The legislation, introduced Jan. 30 by Committee Chairman Jay Rockefeller, D-W.V., and three co-sponsors, would require the Federal Trade Commission to issue security standards for companies that hold consumers' personal and financial information. In the event of a data breach, companies would be obligated in most instances to notify their affected customers within 30 days of a breach so they can take steps to protect themselves from the risk of identity theft and fraud.
Rockefeller, in a statement introducing the bill, says companies must be responsible for securing the personal information in systems that store sensitive data. "The recent string of massive data breaches proves companies need to do more to protect their customers," Rockefeller says, referring to breaches at Target, Neiman Marcus and other retailers (see Feds Investigating Target Breach). "They should be fighting back against hackers who will do whatever it takes to exploit troves of consumer information."At a Senate Intelligence Committee last week that was chaired by another of the bill's co-sponsors, Sen. Diane Feinstein, D-Calif., Rockefeller said recent data breaches heightened his skepticism that private companies would be capable of protecting privacy and strengthening the security of personal information. This is especially disconcerting, he said, because of President Obama's recent proposal to move the National Security Agency's metadata, bulk collection program to private telecommunications companies (see President Describes Restraints on Metadata-Collection Program).
Bill's Provisions
According to the bill's sponsors, the measure, if enacted as written, would:
- Direct the FTC to develop robust but flexible rules that require businesses that possess consumers' personal information to adopt reasonable security protocols to protect that information from unauthorized access. The FTC would have the flexibility to broaden, through rulemaking, the commission's ability to protect other types of personal information if it furthers the purpose of the law and does not unnecessarily burden business.
- Institute strong breach notification requirements that would allow affected consumers to take steps more easily to protect themselves from identity theft and other crimes.
- Increase the use of technology to combat hackers by encouraging businesses to adopt state-of-the-art technologies that would render consumer electronic data unreadable or unusable in the case of a breach.
- Establish two-pronged enforcement, whereby the FTC and state attorneys general would enforce the law. Breached companies would be required to notify a central, designated federal organization established by the Department of Homeland Security, which in-turn would notify other relevant law enforcement and government agencies of the breach. The bill would impose civil penalties for violations of the law as well as criminal penalties on corporate personnel who deliberately conceal a data breach.
"If companies are going to collect and store consumers' personal information, safeguarding that data should be their number one priority," says another of the bill's sponsors, Sen. Richard Prior, the Arkansas Democrat who chairs the Commerce Subcommittee on Communications, Technology and the Internet. "By implementing more stringent standards and requiring businesses who are breached to notify those affected, our common-sense bill will help prevent these incidents in the future and give American consumers assurance that their information is protected."

» **Tasks**
• 1. Using the passage on the data breach bill, explain in one to three sentences why Rockefeller found his growing doubt about private companies' ability to protect personal information especially disconcerting.
• 2. Pick up the passage on the data breach bill after its last sentence and write a continuation of it.
The rows after this text are not needed.

» **Data excerpts**
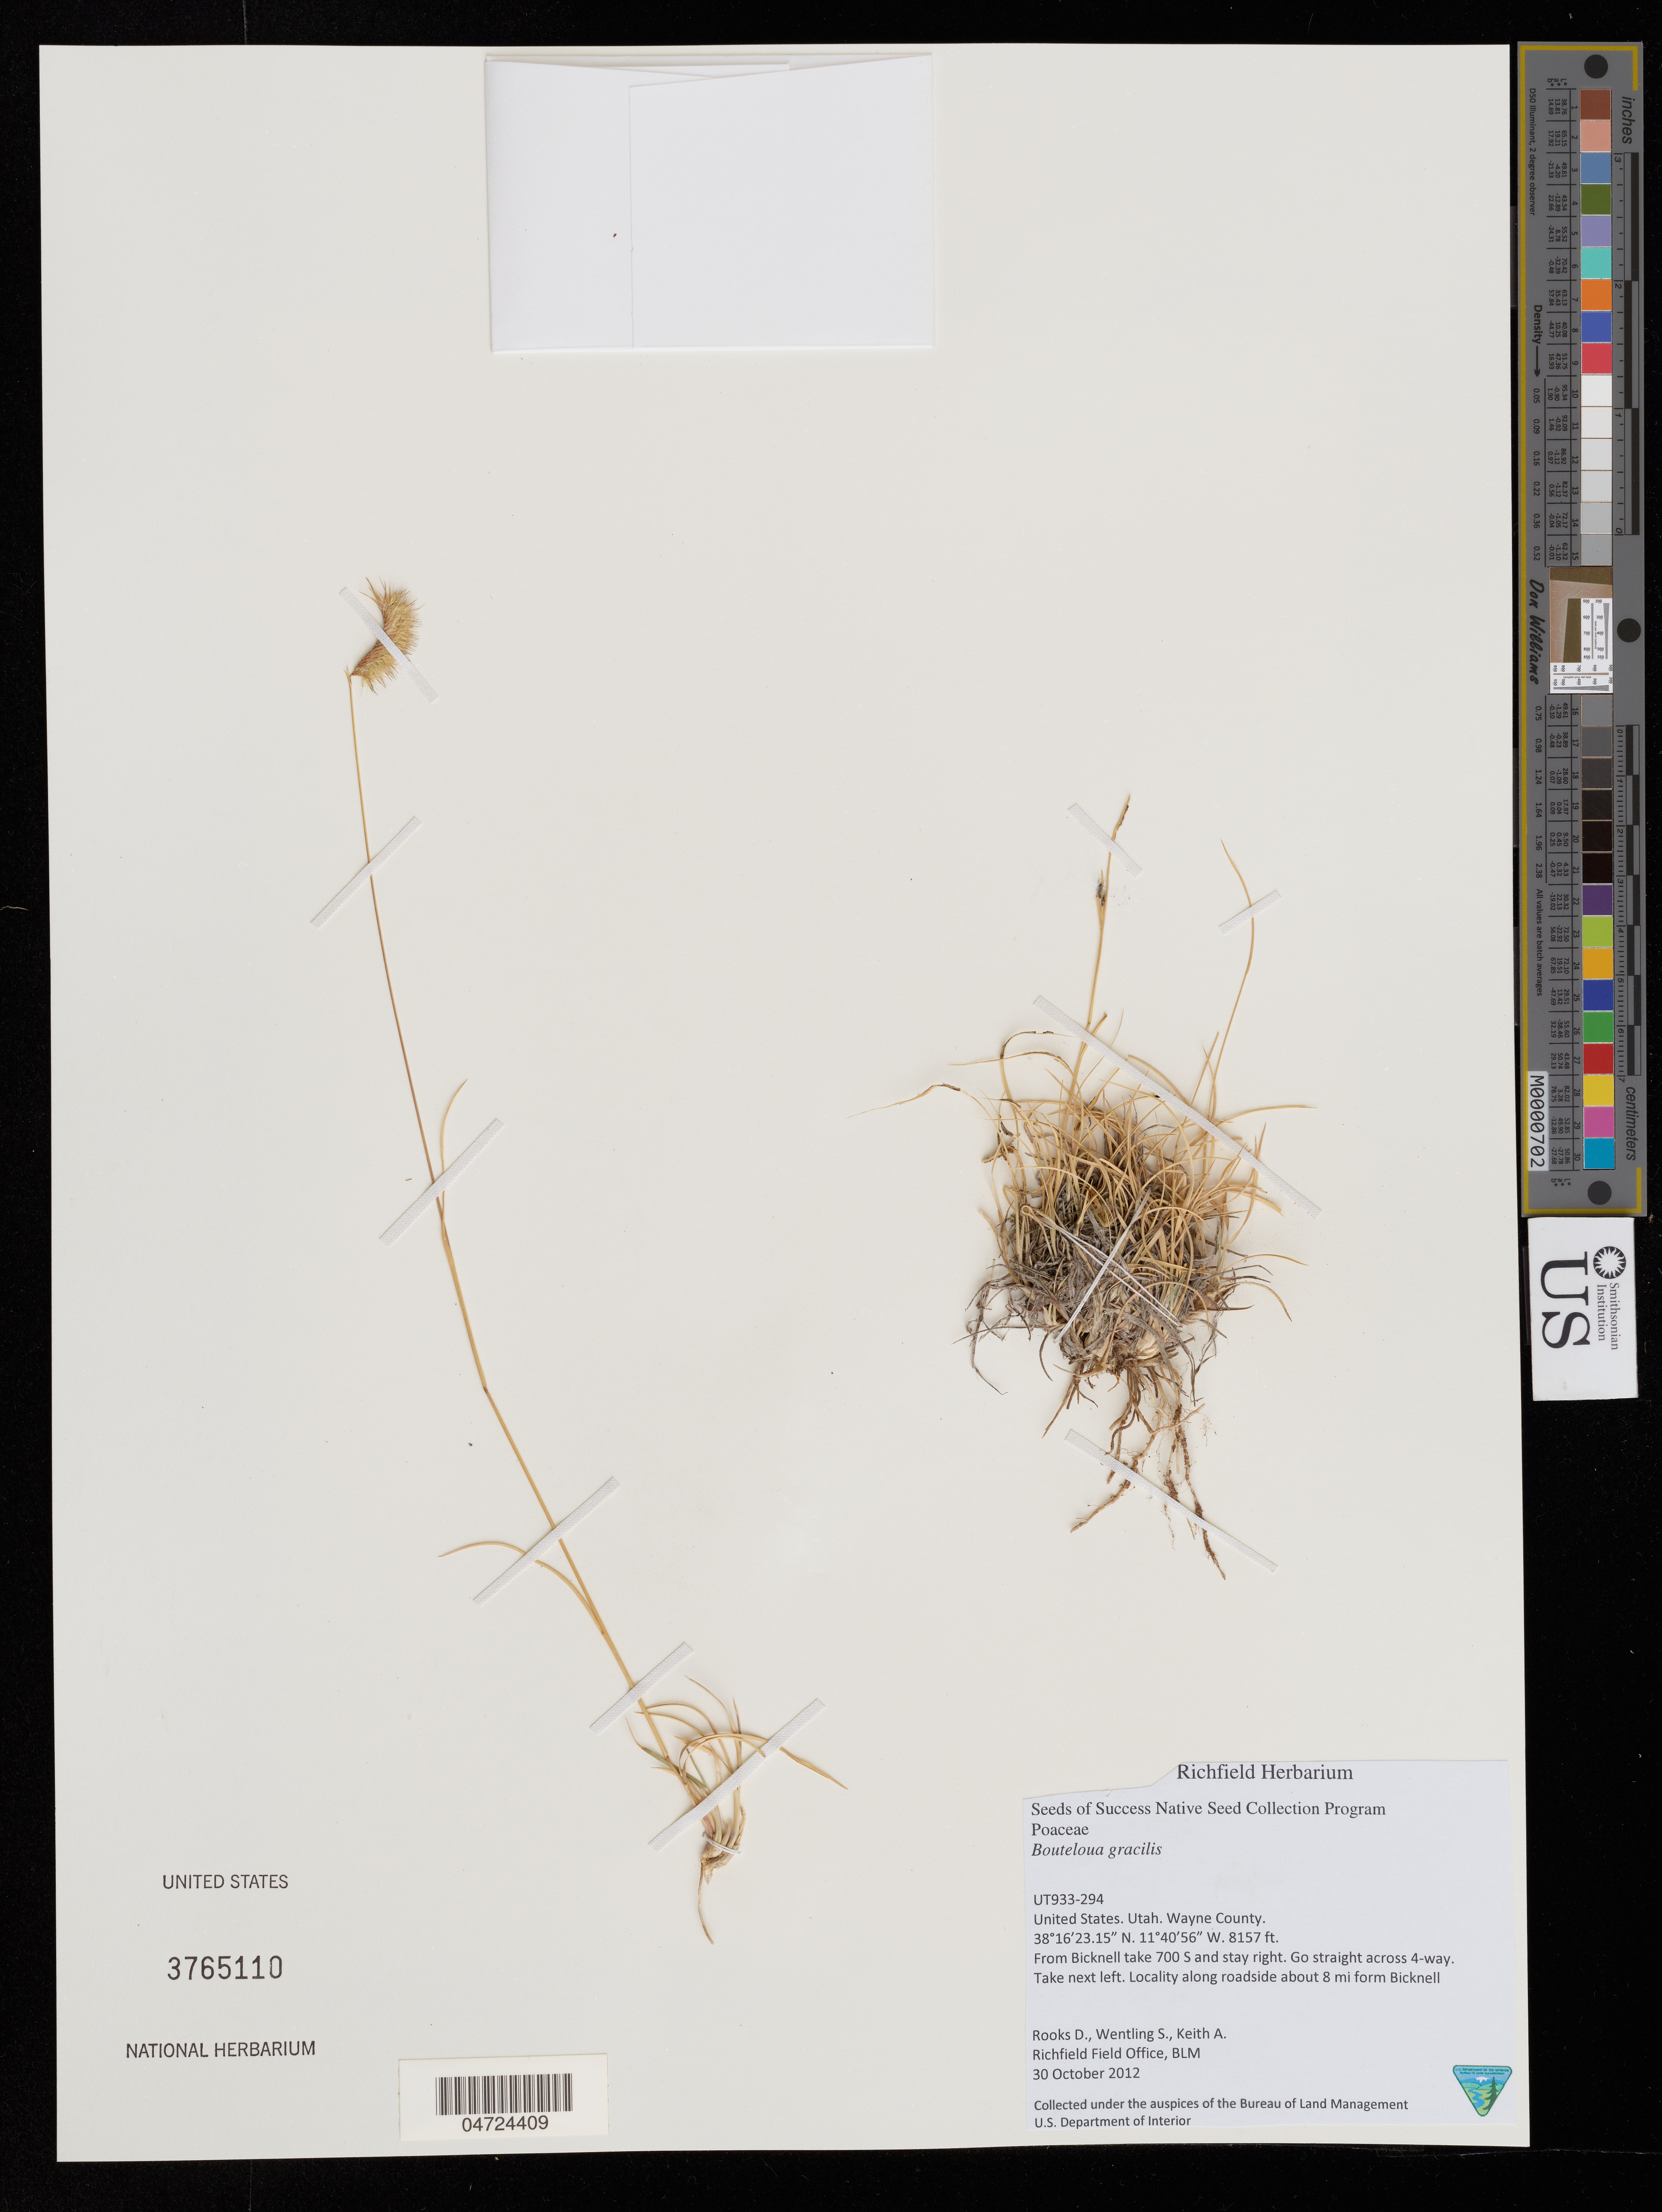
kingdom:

* * *

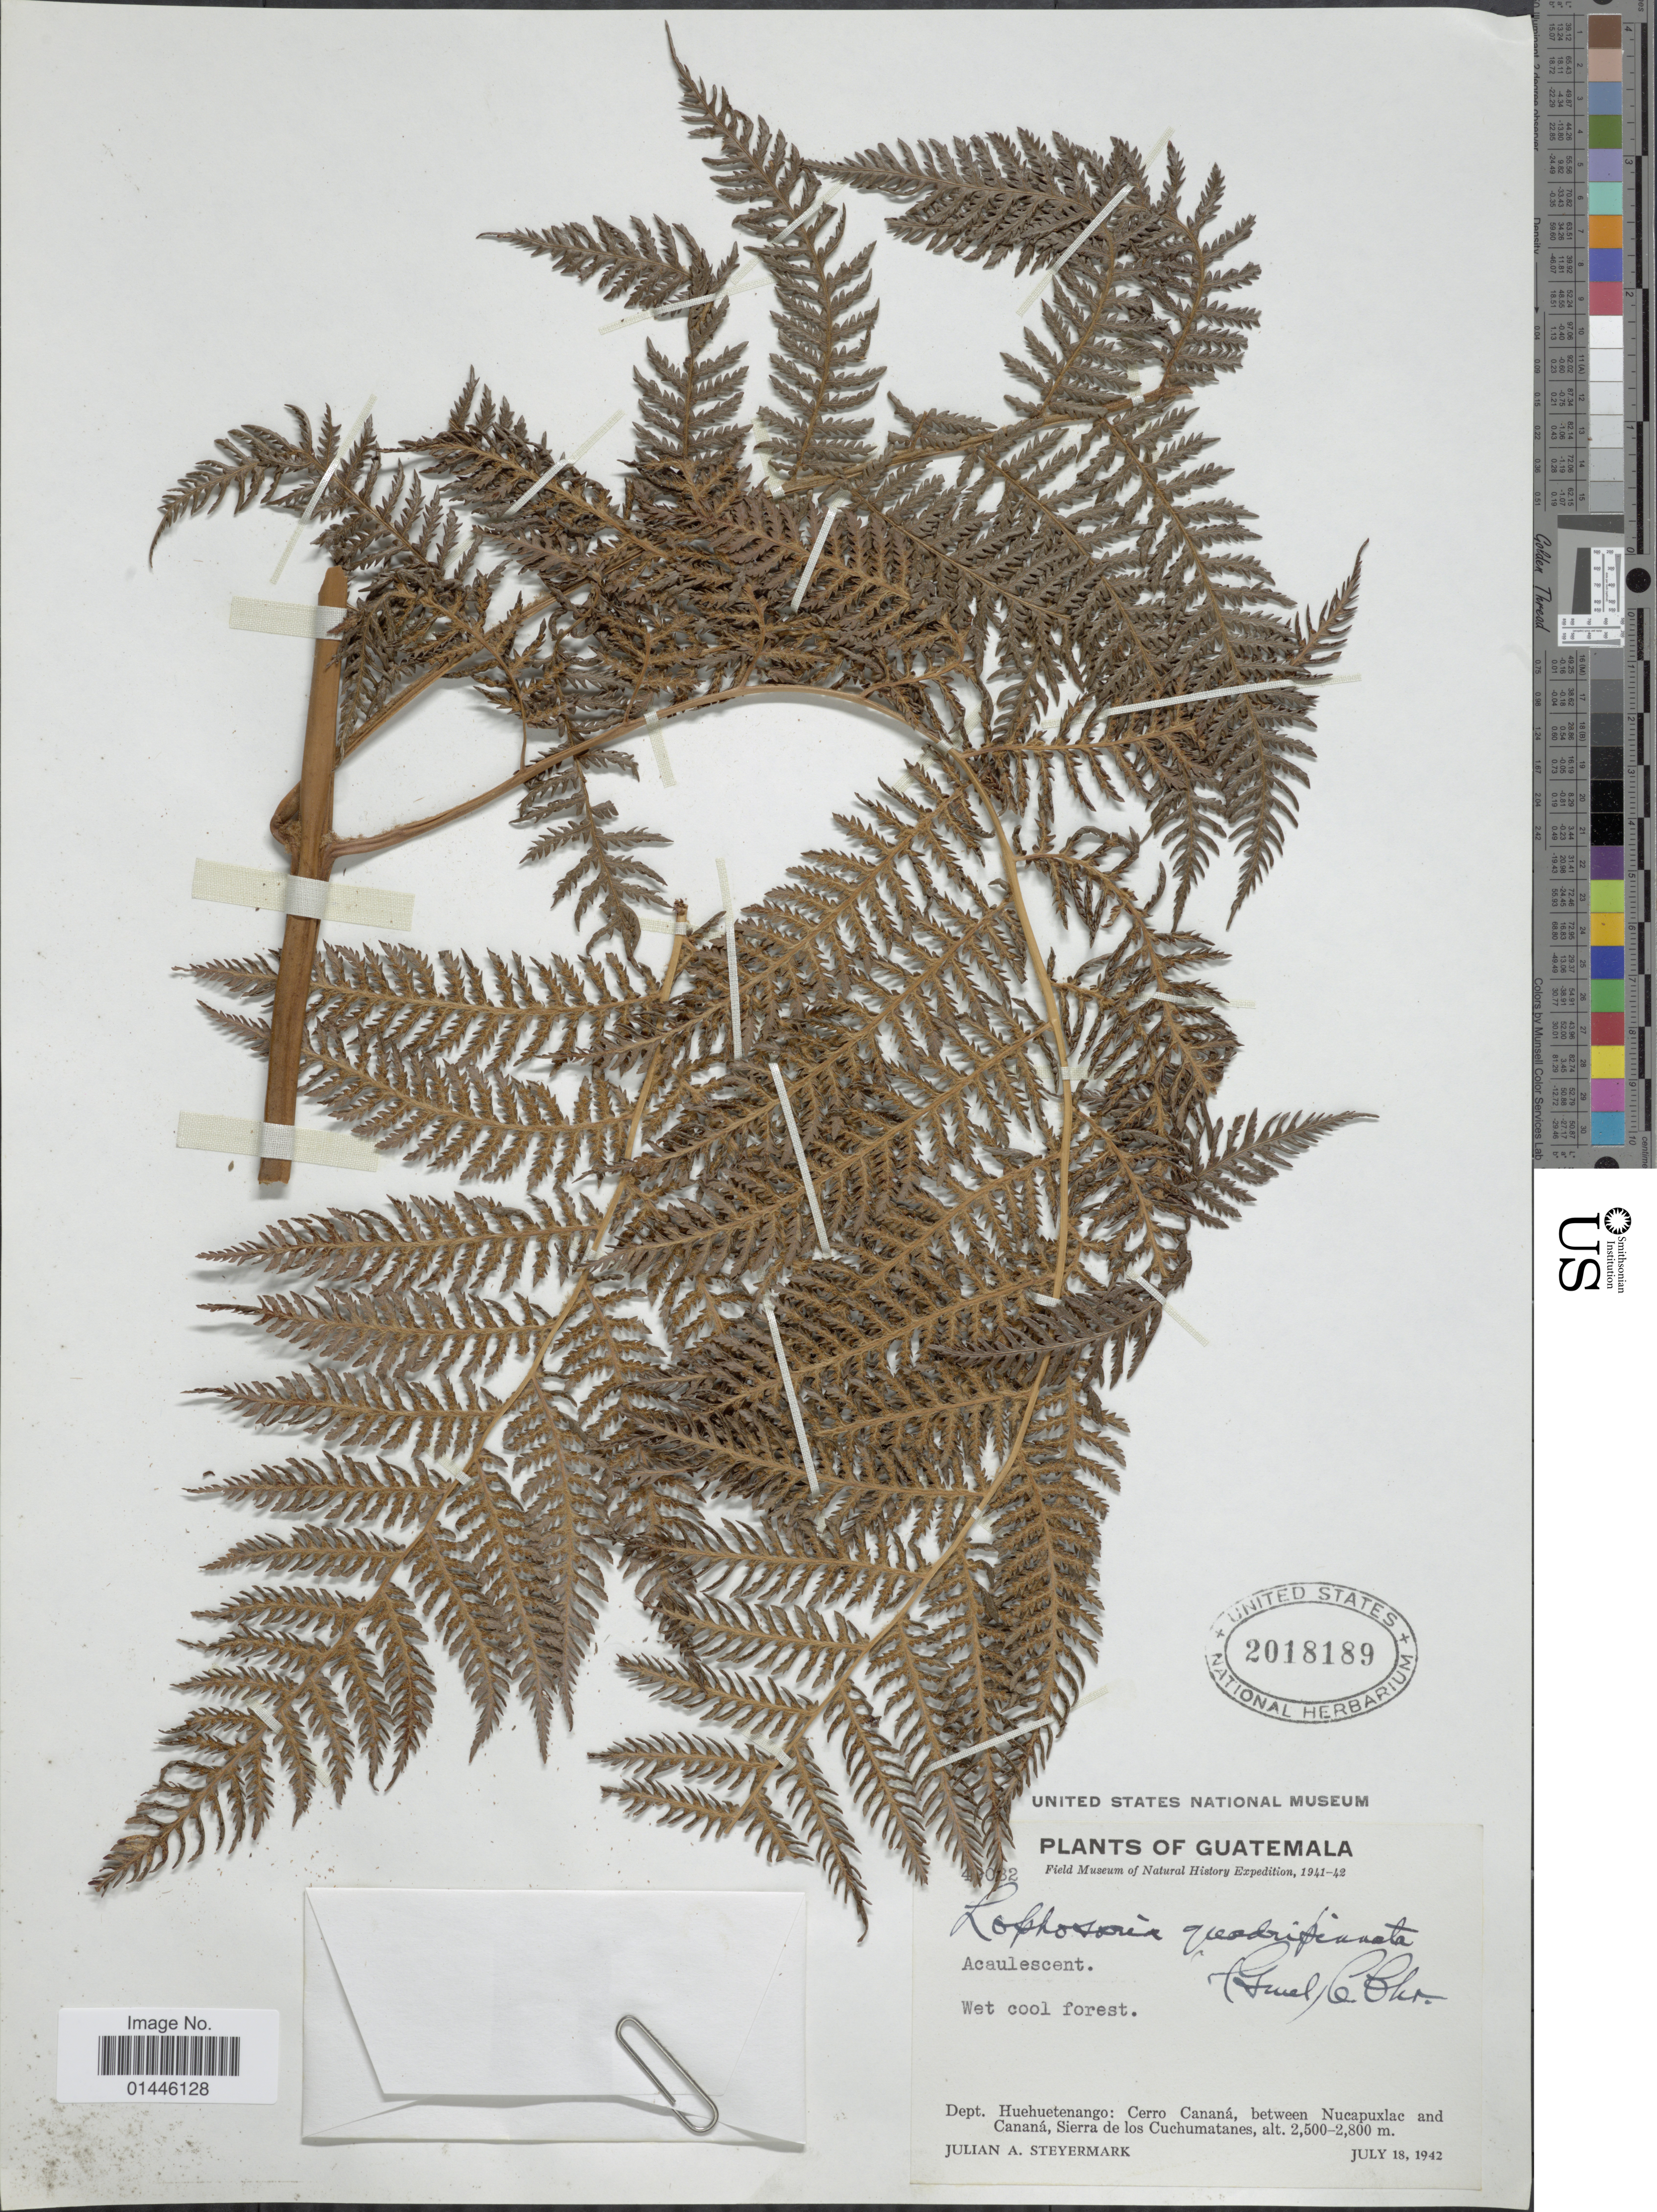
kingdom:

» **Response list**
• 1. He found it especially disconcerting because President Obama had recently proposed moving the National Security Agency's bulk metadata collection program to private telecommunications companies. Recent data breaches had already made him more skeptical that private companies could protect privacy and secure personal information.

• 2.
Forty-six states have their own data breach notification laws, and legislation has been introduced in the Kentucky legislature that would make it the 47th state to implement data breach notification - but only for breaches of government computers (see Kentucky Lawmakers Unveil Brach Notification Bill).
Agreeing on Wording a Challenge
Standardizing breach notification nationally would mean businesses would only need to comply with one law and not 46 different state laws, which would simplify the notification process.
Most of the breach notification bills unveiled in the past 13 months had been introduced in previous Congresses as well. The challenge facing lawmakers is agreeing on what a federal law should require - for example, which state law should serve as the model for a U.S. law? "Each [special-interest] group has different state laws that they like and don't want to lose anything they have today," says Peter Swire, senior fellow at the Future of Privacy Forum and professor at Georgia Tech's Scheller College of Business.
In January, lawmakers introduced two other bills to create a national standard for breach notification. Sens. Tom Carper, D-Del., and Roy Blunt, R-Mo., introduced Jan. 15 the Data Security Act of 2014 (see Breach Notification Bills Pile Up in Senate). Earlier in the month, Senate Judiciary Chairman Patrick Leahy, D-Vt., introduced the Personal Data Privacy Security Act (see Why U.S. Breach Notice Bill Won't Pass)
Also in the current session of Congress, Sen. Pat Toomey, R-Pa., introduced his version of the Data Security and Breach Notification Act to require businesses to take reasonable measures to protect and secure data in electronic form containing personal information and notify law enforcement authorities and consumers if a major breach involving at 10,000 individuals occurred.
The HIPAA breach notification rule already provides a national standard for notification of health data breaches.